SELECTED EXCERPT:

%%

Irish ‘Peace’ Activists and Gaza

The hype and hysteria last week surrounding the final days of the journey of the Rachel Corrie, the "Irish" aid ship for Gaza, was extraordinary.


After what had happened a few days earlier to the Turkish aid ship, a confrontation in which nine of those on board had died, there was alarm at all levels about the possibility of a repeat performance by the Israeli special forces.

Thankfully, the journey of the Rachel Corrie ended without anyone getting hurt, and it's worthwhile now looking back at exactly what went on.

First of all, although the aid it was carrying came from Ireland, the ship is owned by a Malaysian group. So it's not Irish.

Apart from ownership, the continual reference in the international media last week to the "Irish aid ship" gave the impression that the ship had the support of everyone in Ireland, that the aid on board had been paid for by some kind of national collection in Ireland, or even that the ship had the approval of the Irish government.

None of this is correct, although it is true that there is a great deal of sympathy in Ireland for the plight of the Palestinians.

It's also true that there is a counterbalancing dislike here for Hamas, perhaps because we know something about terror campaigns. As one commentator here put it last weekend, Hamas is worse than the IRA, and what they have done to Gaza is a "democratic" nightmare.

So the implication in the repeated media references to "the Irish aid ship" last week (like on CBS News) was seriously misleading.

Equally wrong is any assumption that the people on board "the Irish aid ship" were representative of Ireland or the Irish people. They may have been well meaning, but they don't represent anyone but themselves and the action groups they belong to.

With some exceptions, like Mairead Corrigan Maguire, who won a Nobel Prize in 1976 as one of the Peace People, and Irish American Denis Halliday, former UN assistant secretary general, the 15 to 20 Irish on the Rachel Corrie, the Turkish ship and smaller boats in the flotilla, were the kind of young activists who make a career out of this sort of thing.

The same faces reappear, whether it's on the protest at U.S. troops landing at Shannon, or the Shell to Sea campaign to keep the gas refinery miles offshore, or other anti-U.S. or anti-capitalist causes beloved of the liberal left.

One of the Irish on the flotilla, for example, Fiachra O Luain from Donegal, is a more or less full-time political activist who was involved in the protest over the U.S. military using Shannon Airport. Another of the Irish, Fintan Lane, is a left wing academic who has been active and vocal on a number of issues here.

The names of two of the Irish involved in the flotilla sounded a little different, Isam Bin Ali and Al Mahdi al Harati. In fact both are Libyans who have become naturalized Irish citizens.

Now is it just me, or does anyone else think that people who are given citizenship here should be spending their time working hard to contribute to the Irish state instead of taking it on themselves to go on a lengthy voyage to make a political point supposedly on behalf of the Irish people?

%%

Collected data
%%

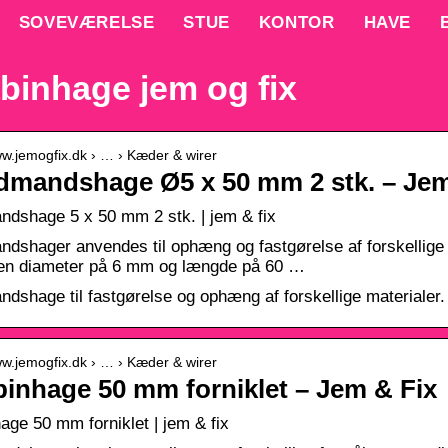
SOVEVÆRELSE
STUE
KONTOR
HAVE
binhage jem og fix
ww.jemogfix.dk › … › Kæder & wirer
dmandshage Ø5 x 50 mm 2 stk. – Jem
dshage 5 x 50 mm 2 stk. | jem & fix
dshager anvendes til ophæng og fastgørelse af forskellige ma
 en diameter på 6 mm og længde på 60 …
dshage til fastgørelse og ophæng af forskellige materialer. 
ww.jemogfix.dk › … › Kæder & wirer
inhage 50 mm forniklet – Jem & Fix
age 50 mm forniklet | jem & fix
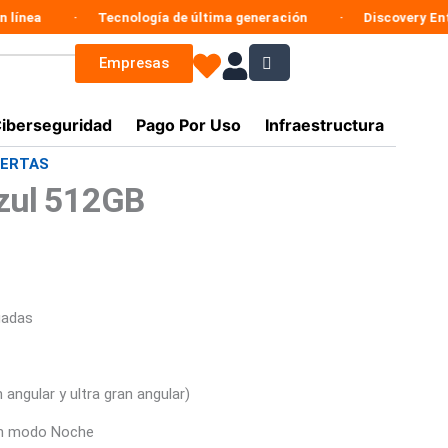
Tecnología de última generación
Discovery Enterprise Bu
Empresas
iberseguridad
Pago Por Uso
Infraestructura
ERTAS
Azul 512GB
.900.
gadas
angular y ultra gran angular)
on modo Noche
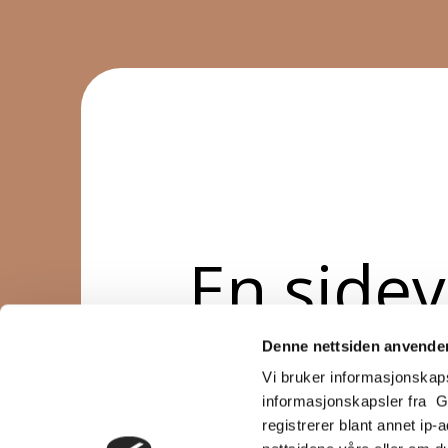
En sidev
en visni
Denne nettsiden anvende
Vi bruker informasjonskapsl
informasjonskapsler fra Goo
registrerer blant annet ip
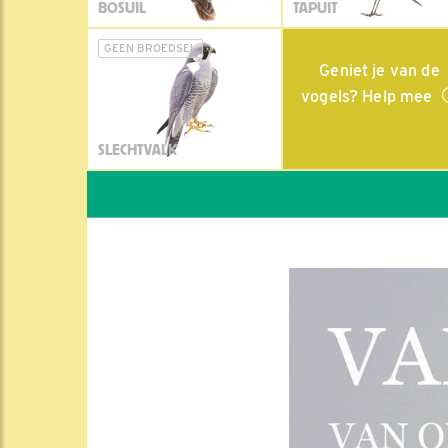
BOSUIL
TAPUIT
GEEN BROEDSEL
Geniet je van de
vogels? Help mee
SLECHTVALK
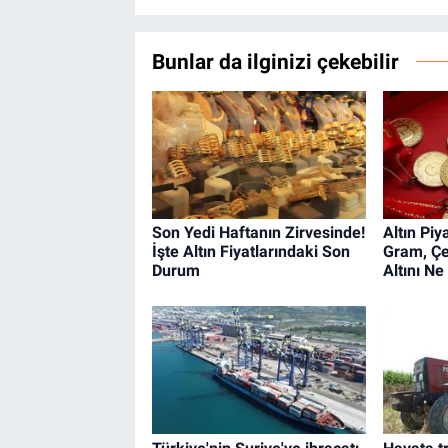
Bunlar da ilginizi çekebilir
Son Yedi Haftanın Zirvesinde!
Altın Pi
İşte Altın Fiyatlarındaki Son
Gram, Çe
Durum
Altını N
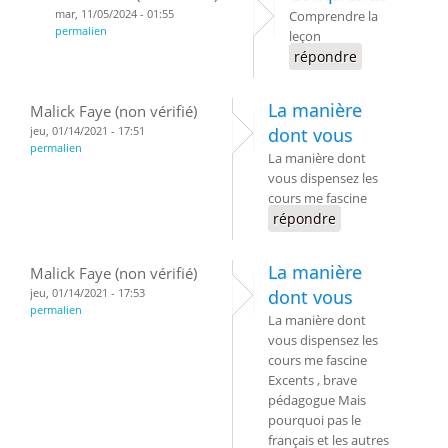
mar, 11/05/2024 - 01:55
Comprendre la
permalien
leçon
répondre
La manière
Malick Faye (non vérifié)
jeu, 01/14/2021 - 17:51
dont vous
permalien
La manière dont
vous dispensez les
cours me fascine
répondre
La manière
Malick Faye (non vérifié)
jeu, 01/14/2021 - 17:53
dont vous
permalien
La manière dont
vous dispensez les
cours me fascine
Excents , brave
pédagogue Mais
pourquoi pas le
français et les autres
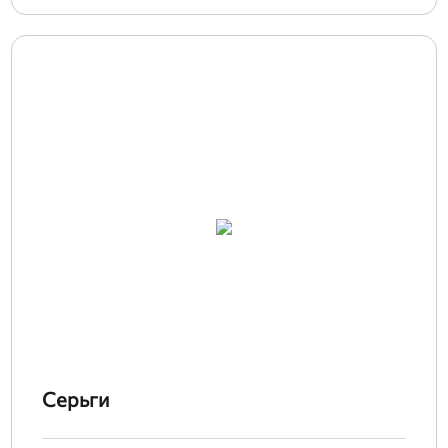
Серьги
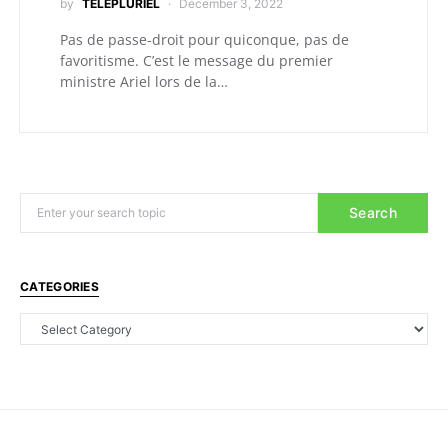
by
TELEPLURIEL
December 3, 2022
Pas de passe-droit pour quiconque, pas de
favoritisme. C’est le message du premier
ministre Ariel lors de la…
Search
CATEGORIES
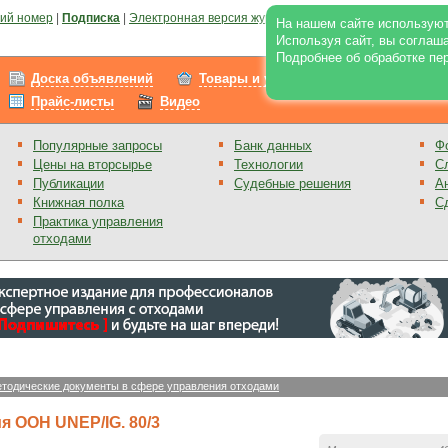
ий номер
|
Подписка
|
Электронная версия журнала
|
Отзывы
|
Реклама на по
На нашем сайте используют
Используя сайт, вы соглаш
Подробнее об обработке пе
Доска объявлений
Товары и услуги
Работа
Прайс-листы
Видео
Популярные запросы
Банк данных
Ф
Цены на вторсырье
Технологии
С
Публикации
Судебные решения
А
Книжная полка
С
Практика управления
отходами
тодические документы в сфере управления отходами
я ООН UNEP/IG. 80/3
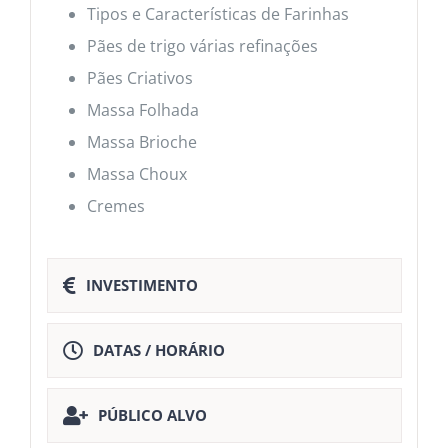
Tipos e Características de Farinhas
Pães de trigo várias refinações
Pães Criativos
Massa Folhada
Massa Brioche
Massa Choux
Cremes
INVESTIMENTO
DATAS / HORÁRIO
PÚBLICO ALVO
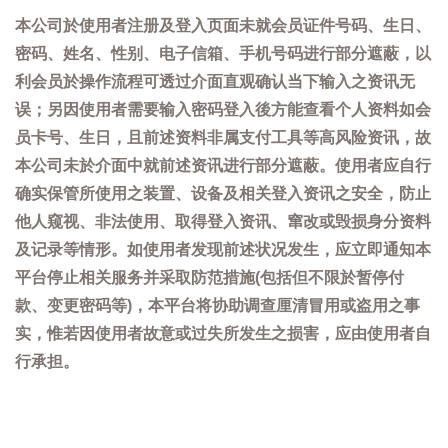
本公司於使用者注册及登入页面未就会员证件号码、生日、
密码、姓名、性别、电子信箱、手机号码进行部分遮蔽，以
利会员於操作流程可透过介面直观确认当下输入之资讯无
误；另因使用者需要输入密码登入後方能查看个人资料如会
员卡号、生日，且前述资料非属支付工具等高风险资讯，故
本公司未於介面中就前述资讯进行部分遮蔽。使用者应自行
确实保管所使用之装置、设备及相关登入资讯之安全，防止
他人窥视、非法使用、取得登入资讯、窜改或毁损身分资料
及记录等情形。如使用者发现前述状况发生，应立即通知本
平台停止相关服务并采取防范措施(包括但不限於暂停付
款、变更密码等)，本平台将协助调查厘清冒用或盗用之事
实，惟若因使用者故意或过失所发生之损害，应由使用者自
行承担。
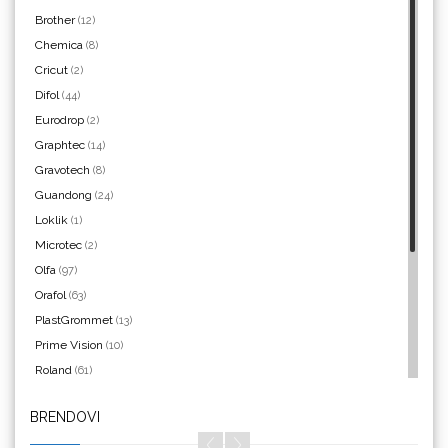
Brother
(12)
Chemica
(8)
Yellotools
Cricut
(2)
Difol
(44)
Eurodrop
(2)
Graphtec
(14)
Gravotech
(8)
Argon Manoukian
Guandong
(24)
Loklik
(1)
Microtec
(2)
Olfa
(97)
Aslan
Orafol
(63)
PlastGrommet
(13)
Prime Vision
(10)
Roland
(61)
SEFA
(4)
BRENDOVI
Silhouette
(3)
Bordeaux
Siser
(11)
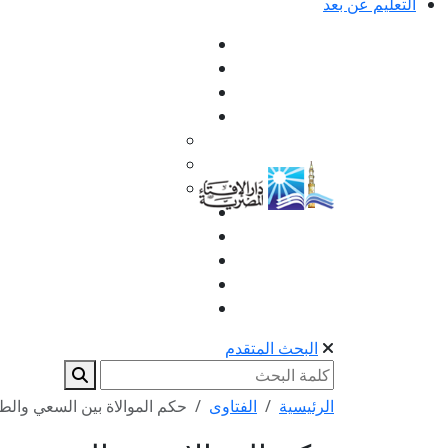
التعليم عن بعد
البحث المتقدم
الرئيسية
الفتاوى
حكم الموالاة بين السعي وال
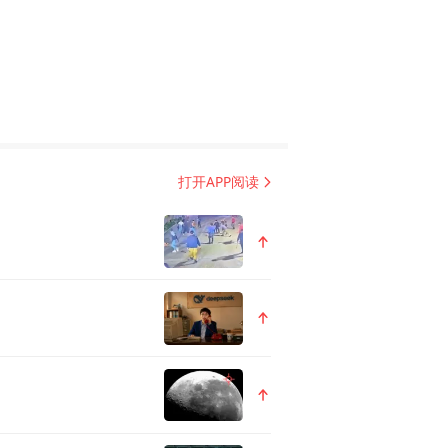
等方面进行了精彩分享。
城一面不仅仅是中国城市发展
过有活力、现代化等关键词打
消费的有利举措之一。IPBA
打开APP阅读
讲品牌时，首先要意识到什么
更重要的是它的名字，城市因
生联系，因此运营城市品牌是
洲游客对这些城市有所认知，
的历史文化，例如澳门中葡文
全世界出名的原因。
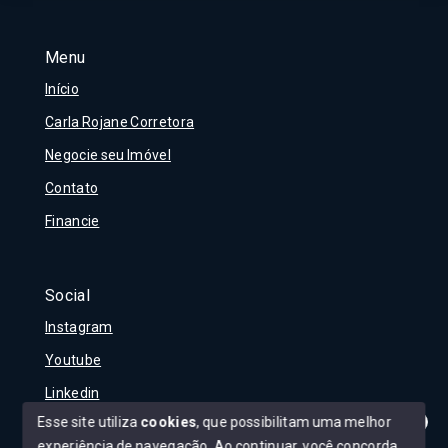
Menu
Início
Carla Rojane Corretora
Negocie seu Imóvel
Contato
Financie
Social
Instagram
Youtube
Linkedin
Esse site utiliza
cookies
, que possibilitam uma melhor
experiência de navegação.
Ao continuar, você concorda
Olá! Tudo bem?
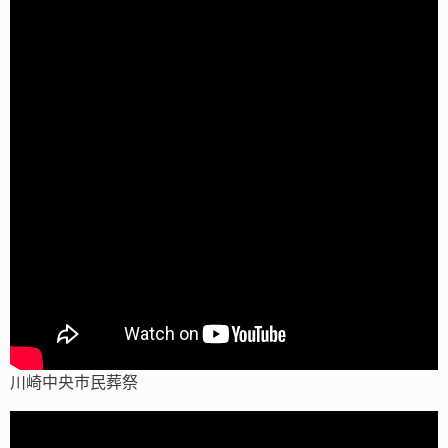
川崎中央市民葬祭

%%

PROBLEMS TO SOLVE:
[A] Quote the part of the piece on Irish activists and Gaza starting with "It's also true" and going on through "was seriously misleading.".
[B] According to the piece on Irish activists and Gaza, why is the Rachel Corrie not really an Irish ship? Answer in one to three sentences.
[C] Write what comes next in the piece on Irish activists and Gaza, picking up after its last sentence.

RESPONSES BY TASK:
[A]
It's also true that there is a counterbalancing dislike here for Hamas, perhaps because we know something about terror campaigns. As one commentator here put it last weekend, Hamas is worse than the IRA, and what they have done to Gaza is a "democratic" nightmare.

So the implication in the repeated media references to "the Irish aid ship" last week (like on CBS News) was seriously misleading.

[B] The aid on board came from Ireland, but the ship itself is owned by a Malaysian group. So the piece says it is not Irish.

[C]
That, of course, was the whole purpose of this flotilla. It wasn't really about delivering aid.

It was about creating a confrontation, grabbing international media attention and putting pressure on the Israelis to end the blockade of Gaza. It was about scoring a political point.

The extremely violent behavior of the "peace activists" on the Turkish ship who attacked the Israeli commandos was mainly to blame for the subsequent fighting which left nine of them dead.

It's quite clear now that the commandos were not expecting violence on this scale (previous ships had been boarded without much trouble) and so they were taken by surprise.

Everyone knew that the Israelis had not allowed any ship to break the blockade, and the presumption by the Israelis was that this crew, like others, would submit to being boarded and would allow their aid to go to Gaza via Israel.

When the Israeli commandos were attacked after the boarding -- and the film and still pictures from the ship clearly show this happening -- they were unprepared for dealing with activists who were swinging metal bars and other weapons.

Outnumbered and under severe pressure, some of the commandos over-reacted and started shooting at close range. When soldiers -- any soldiers -- are attacked with that level of ferocity that is how they react.

The outcry which followed focused all attention on the Rachel Corrie, and the Irish government voiced its concern about what might happen and worked out a compromise deal with the Israeli government.

Under this deal the Rachel Corrie would dock at the Israeli port of Ashdod, close to Gaza, and land its supplies. The aid would be inspected under the supervision of UN and Irish Aid officials.

The entire cargo, including an estimated 550 tons of cement, would then be taken by road into Gaza, with two people from the Rachel Corrie monitoring it all the way.

By any standard this was a fair compromise and probably took the Irish government some time to negotiate. But it was rejected out of hand by those on board the Rachel Corrie.

Halliday was quite open about the reason. "While humanitarian assistance is one of the two targets of our mission, the second is to break the siege, the stranglehold of Israel over Gaza, and by voluntarily avoiding Gaza and going to Israel that would not be done," he said.

So getting the aid in was less important than provoking a confrontation that would attract international media attention. Probably at that point, the Rachel Corrie lost the sympathy of most Irish people. It was boarded, there was no resistance, and it was brought to Ashdod.

Although there was a protest meeting in Dublin last weekend, less than 1,000 people turned up.

And when the five Irish who were on the Rachel Corrie arrived back in Dublin on Monday, only a handful of people were there to meet them, although this did not stop the media referring to their "heroes' welcome".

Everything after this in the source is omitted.